"Há polícias racistas e xenófobos e as organizações nada fazem"

O julgamento de 17 agentes da PSP de Alfragide, acusados de tortura e racismo na Cova da Moura, arranca esta terça-feira. O DN entrevistou Manuel Morais, agente da PSP, que confirmou como os "preconceitos perturbam o olhar e a ação dos profissionais da Polícia", numa tese de mestrado sobre o policiamento nas zonas urbanas sensíveis

Manuel Morais é agente principal do Corpo de Intervenção da PSP, licenciado em Antropologia e ea terminar um mestrado sobre a ação policial nas zonas urbanas sensíveis. Corajosamente, revelou ao DN as mais preocupantes conclusões a que chegou na sua investigação académica. Nasceu a 25 de abril, de 1965, em Melgaço e foi pastor em criança. Fez patrulhas no Casal Ventoso onde "quase" perdeu "a alma". Criou, com o ex-ministro da Administração Interna, Rui Pereira, a associação "100 violência", para prevenir os maus-tratos a crianças.

Qual o objetivo desta sua tese?
O objetivo do meu trabalho, além da realização do meu mestrado, é tentar melhorar a organização a que pertenço e em consequência a sociedade. Pretendo uma polícia mais social, mais interativa e mais próxima do cidadão, que seja um catalisador para uma sociedade mais cívica e cada vez mais inclusiva e mais humanizada.

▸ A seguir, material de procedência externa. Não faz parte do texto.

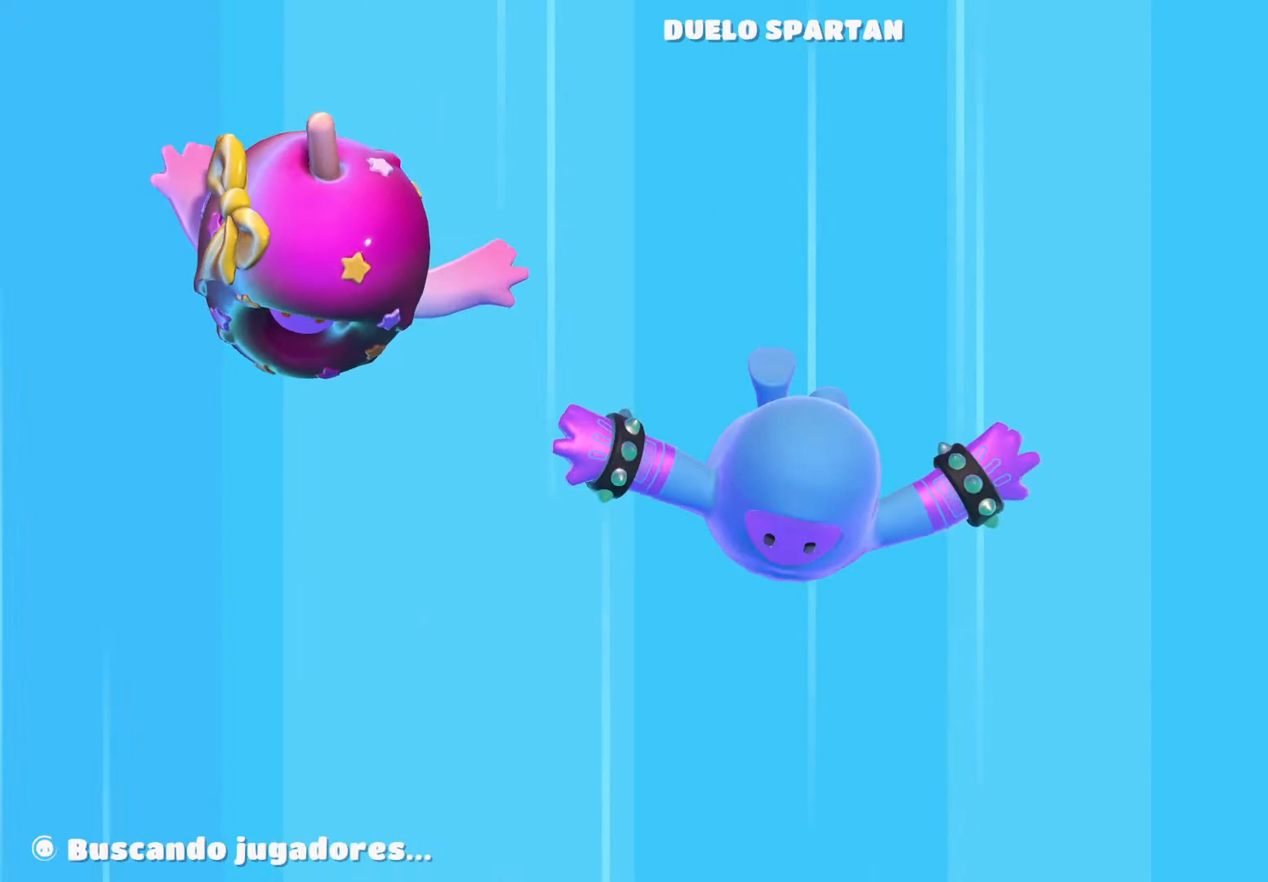
{"buttons": [], "left_stick": "center", "right_stick": "center", "events": [[200, "right_stick", "center"]]}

Em que bairros centrou a sua pesquisa?
Os meus entrevistados são principalmente residentes dos bairros dos Chícharos ("Jamaica"), Arrentela e Quinta da Princesa, considerados problemáticos ou sensíveis.

A que conclusões chegou?
Quando se faz um trabalho académico seria pretensioso tirar conclusões, estas devem ser resultado de vários trabalhos científicos. No máximo tirei algumas ilações sobre os preconceitos que perturbam a meu ver o olhar e as ações dos profissionais de polícia sobre os jovens dos bairros sensíveis ou periféricos.


Porque pensa que isso acontece?
Dois motivos: o facto de os polícias provirem duma sociedade preconceituosa e não encontrarem nos ensinamentos profissionais forma de desconstruir esses preconceitos.


O que deveria ser feito para alterar esta situação? No recrutamento? No tipo de formação dada?
Mudar mentalidades é com certeza um feito difícil e moroso, no entanto não devemos esmorecer e é uma obrigação fazer tudo o que está ao nosso alcance para talhar esta doença social. Tenho esperança de poder contribuir com o meu trabalho para que se alterem os programas das duas escolas de polícia, a Escola Prática de Polícia, onde são formados os agentes, e o Instituto Superior de Ciências Policiais e de Segurança Interna, onde se licenciam os oficiais, no sentido de desconstruir este tipo de preconceitos, (étnicos, religiosos, de género...)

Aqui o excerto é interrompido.